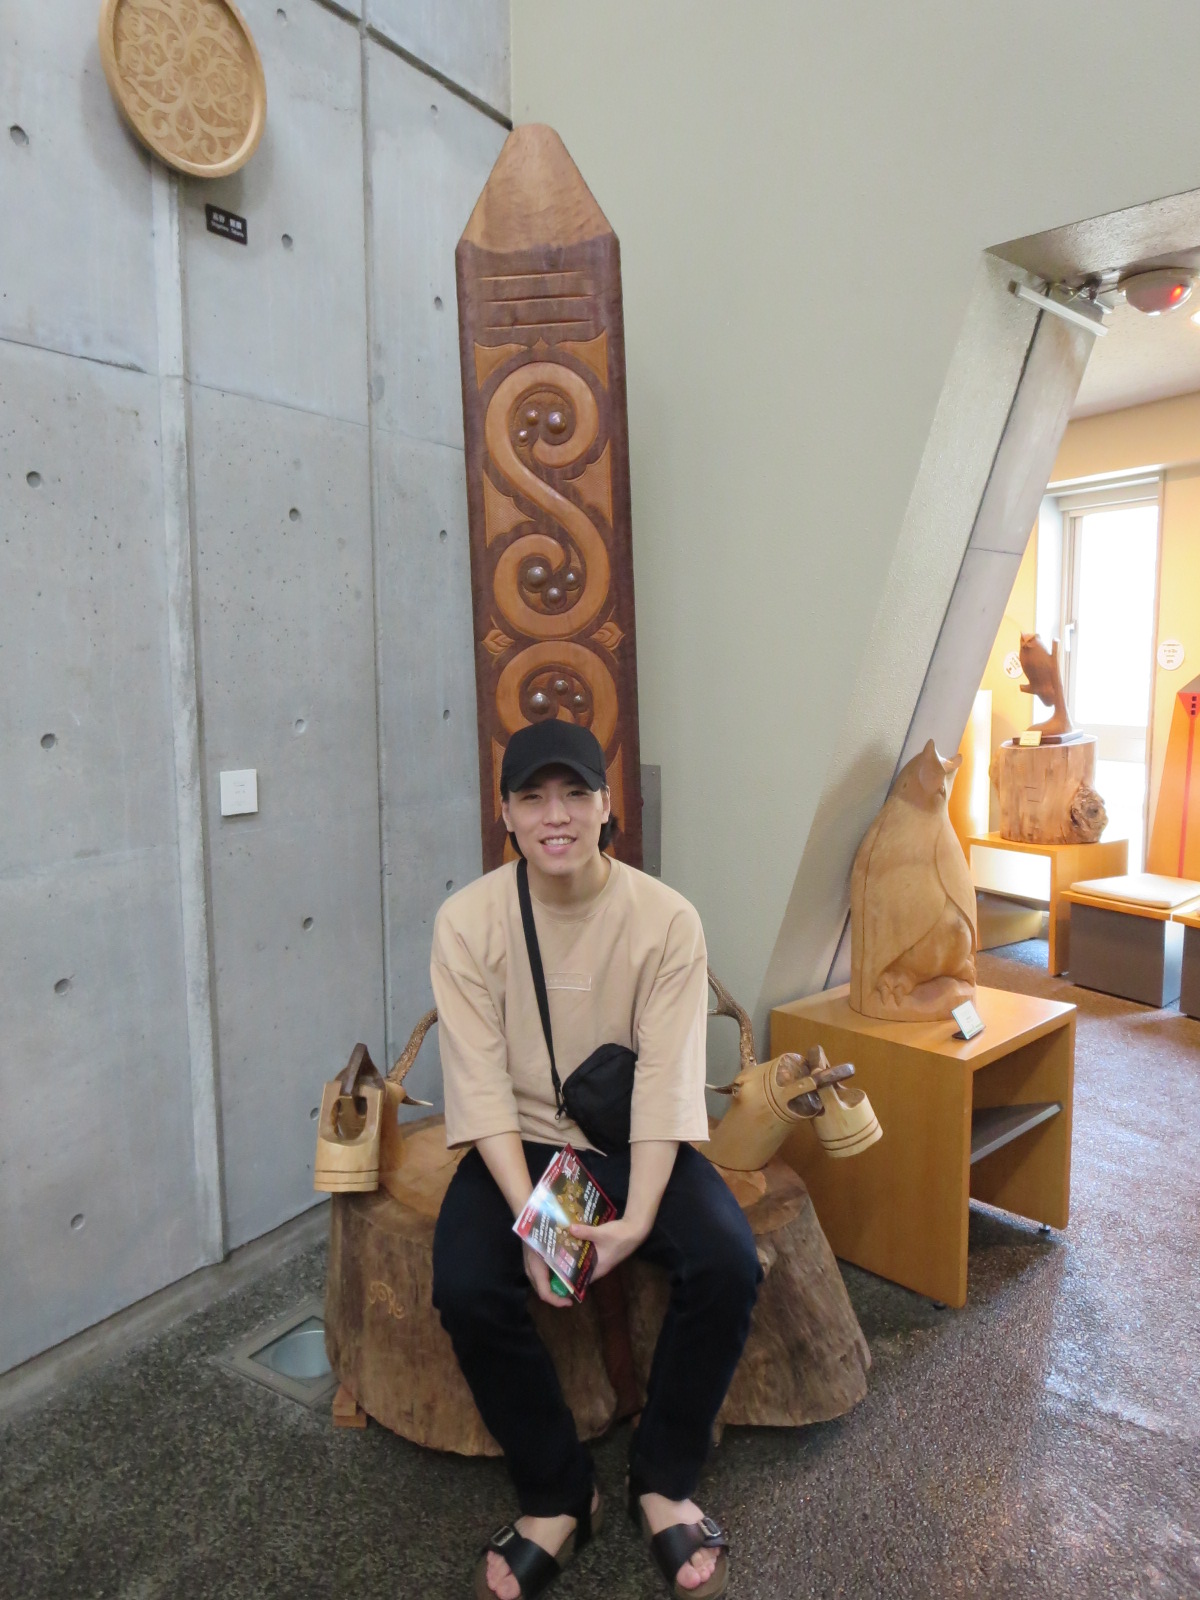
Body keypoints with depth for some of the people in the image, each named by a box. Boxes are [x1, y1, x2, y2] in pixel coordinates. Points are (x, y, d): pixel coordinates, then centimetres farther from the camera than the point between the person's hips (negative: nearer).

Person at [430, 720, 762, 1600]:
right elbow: (481, 1086, -14)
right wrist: (530, 1218, -26)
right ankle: (559, 1495, 2)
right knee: (467, 1287, -25)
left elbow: (667, 1085, -15)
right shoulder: (468, 919, -12)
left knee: (729, 1264, -23)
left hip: (634, 1142, 0)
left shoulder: (667, 918, -13)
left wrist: (637, 1221, -27)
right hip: (520, 1145, 0)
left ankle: (664, 1479, 5)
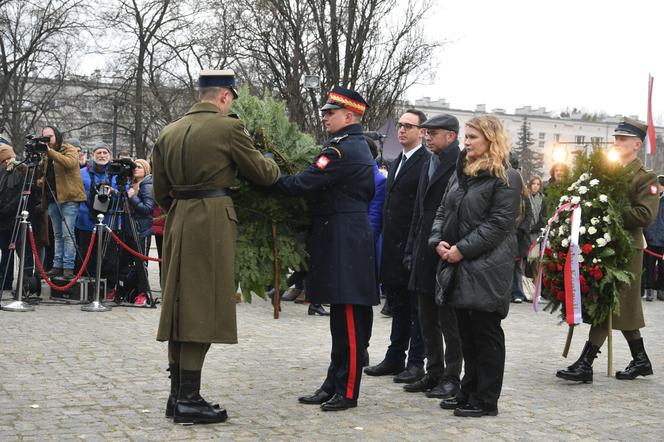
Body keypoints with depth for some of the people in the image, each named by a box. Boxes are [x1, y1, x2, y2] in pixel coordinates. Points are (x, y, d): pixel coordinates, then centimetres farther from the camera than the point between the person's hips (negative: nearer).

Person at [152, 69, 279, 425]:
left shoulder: (169, 132, 12)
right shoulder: (228, 127, -7)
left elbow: (160, 191, 14)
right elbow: (262, 174, 2)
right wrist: (275, 165, 23)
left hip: (178, 221, 7)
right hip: (212, 222, -7)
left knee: (180, 307, 12)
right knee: (202, 309, -4)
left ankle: (177, 395, 17)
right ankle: (189, 401, -3)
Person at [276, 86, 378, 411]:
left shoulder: (341, 149, -15)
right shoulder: (358, 146, 18)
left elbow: (305, 183, -20)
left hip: (343, 242, -10)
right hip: (349, 237, 10)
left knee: (349, 320, -4)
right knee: (342, 318, 12)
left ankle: (347, 391, 2)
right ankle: (334, 385, 19)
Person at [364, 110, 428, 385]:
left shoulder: (427, 163, -10)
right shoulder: (396, 163, 18)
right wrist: (386, 242, 12)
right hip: (393, 246, 8)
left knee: (416, 307, 1)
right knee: (397, 304, 14)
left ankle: (416, 362, 8)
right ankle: (395, 358, 22)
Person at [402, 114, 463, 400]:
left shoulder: (461, 166, -12)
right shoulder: (428, 166, 16)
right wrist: (412, 250, 15)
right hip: (425, 255, 9)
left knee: (449, 321, 1)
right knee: (428, 320, 14)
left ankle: (451, 377, 11)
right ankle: (434, 373, 24)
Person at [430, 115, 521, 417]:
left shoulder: (506, 178, -8)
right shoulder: (460, 173, 16)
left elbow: (499, 224, -15)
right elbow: (443, 211, 16)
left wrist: (462, 249, -18)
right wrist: (438, 240, -2)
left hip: (487, 268, -7)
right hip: (459, 266, 7)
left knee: (486, 333, 0)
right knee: (466, 332, 13)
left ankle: (486, 401, 8)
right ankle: (468, 392, 24)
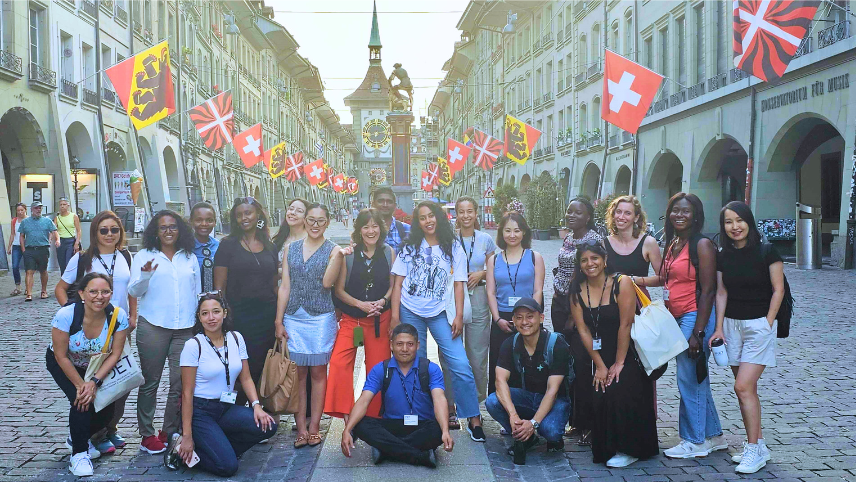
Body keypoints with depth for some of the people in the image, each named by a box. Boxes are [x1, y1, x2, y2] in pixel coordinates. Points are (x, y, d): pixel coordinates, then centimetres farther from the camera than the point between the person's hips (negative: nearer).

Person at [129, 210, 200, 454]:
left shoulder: (190, 258, 15)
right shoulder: (144, 256, 6)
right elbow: (134, 291, -1)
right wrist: (145, 275, -21)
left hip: (185, 328, 3)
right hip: (153, 326, -3)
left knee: (181, 382, 0)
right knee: (150, 382, 1)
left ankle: (169, 432, 13)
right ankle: (147, 435, 11)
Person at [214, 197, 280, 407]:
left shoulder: (269, 247, 12)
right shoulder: (228, 244, 1)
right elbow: (219, 286, -2)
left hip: (266, 317, 4)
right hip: (238, 317, -3)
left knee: (260, 368, 6)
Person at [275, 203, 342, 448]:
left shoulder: (333, 250, 2)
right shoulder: (291, 249, 10)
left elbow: (327, 283, -13)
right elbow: (284, 287, 9)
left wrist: (338, 256, -22)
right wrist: (279, 321, 5)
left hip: (321, 318, -2)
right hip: (293, 318, 2)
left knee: (318, 372, 3)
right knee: (298, 373, 2)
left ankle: (314, 427, 11)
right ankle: (301, 428, 8)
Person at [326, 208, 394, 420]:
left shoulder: (389, 253, 4)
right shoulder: (348, 254, -1)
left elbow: (393, 286, 10)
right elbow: (339, 289, 0)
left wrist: (382, 301, -9)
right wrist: (360, 304, -13)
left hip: (380, 319, 1)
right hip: (351, 318, -1)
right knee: (339, 362, -19)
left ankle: (374, 415, 19)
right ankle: (346, 415, -12)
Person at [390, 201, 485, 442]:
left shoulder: (454, 248, 4)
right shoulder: (410, 247, 5)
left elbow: (458, 284, 2)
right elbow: (398, 283, 3)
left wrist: (459, 316, -7)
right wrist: (395, 317, -4)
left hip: (440, 313, -1)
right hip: (410, 312, 1)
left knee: (460, 365, -11)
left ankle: (473, 420, -2)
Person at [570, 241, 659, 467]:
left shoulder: (622, 283, -13)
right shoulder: (577, 290, 1)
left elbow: (625, 324, -16)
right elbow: (583, 330, -2)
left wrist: (618, 363, -15)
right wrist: (600, 365, -7)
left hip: (628, 355, -4)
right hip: (599, 355, 4)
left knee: (619, 395, -18)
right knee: (599, 399, -8)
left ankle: (628, 449, 0)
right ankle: (607, 448, 13)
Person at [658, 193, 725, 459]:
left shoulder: (702, 245, -11)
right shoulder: (673, 244, 14)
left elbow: (708, 291, -16)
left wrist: (698, 332, -20)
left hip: (695, 317, -9)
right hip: (677, 319, 9)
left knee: (689, 379, -2)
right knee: (697, 380, 15)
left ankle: (695, 441, 10)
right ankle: (713, 436, 27)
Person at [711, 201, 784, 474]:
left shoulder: (766, 252, -6)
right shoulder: (723, 256, 6)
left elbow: (778, 290, -4)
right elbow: (721, 292, 9)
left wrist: (768, 322, -10)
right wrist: (719, 327, 3)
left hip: (759, 325, -5)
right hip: (732, 325, 5)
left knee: (743, 387, -13)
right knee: (746, 389, 8)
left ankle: (754, 450, -4)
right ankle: (758, 445, 18)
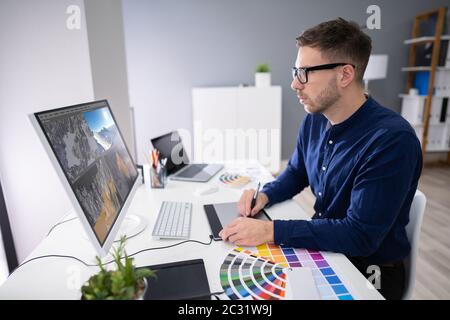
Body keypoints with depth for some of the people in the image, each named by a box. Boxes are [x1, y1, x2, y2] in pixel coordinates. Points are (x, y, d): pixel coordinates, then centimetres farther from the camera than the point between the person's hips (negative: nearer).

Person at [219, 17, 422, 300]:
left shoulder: (392, 139, -26)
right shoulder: (314, 120, -3)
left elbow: (360, 235, -28)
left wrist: (270, 231, -30)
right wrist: (265, 195, -8)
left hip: (369, 272, -5)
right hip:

> _TASK INSTRUCTIONS_
Working from the material above, restate word for word the lines between the line with "right knee: (428, 320, 14)" and the line with "right ankle: (468, 392, 24)", both included, and only those.

> _RESPONSE FOR THIS EXERCISE_
right knee: (428, 320, 14)
left ankle: (451, 377, 11)
right ankle: (434, 373, 24)
Person at [430, 115, 521, 417]:
left shoulder: (506, 178, -8)
right shoulder: (460, 173, 16)
left elbow: (499, 224, -15)
right elbow: (443, 211, 16)
left wrist: (462, 249, -18)
right wrist: (438, 240, -2)
left hip: (487, 268, -7)
right hip: (459, 266, 7)
left knee: (486, 333, 0)
right knee: (466, 332, 13)
left ankle: (486, 401, 8)
right ankle: (468, 392, 24)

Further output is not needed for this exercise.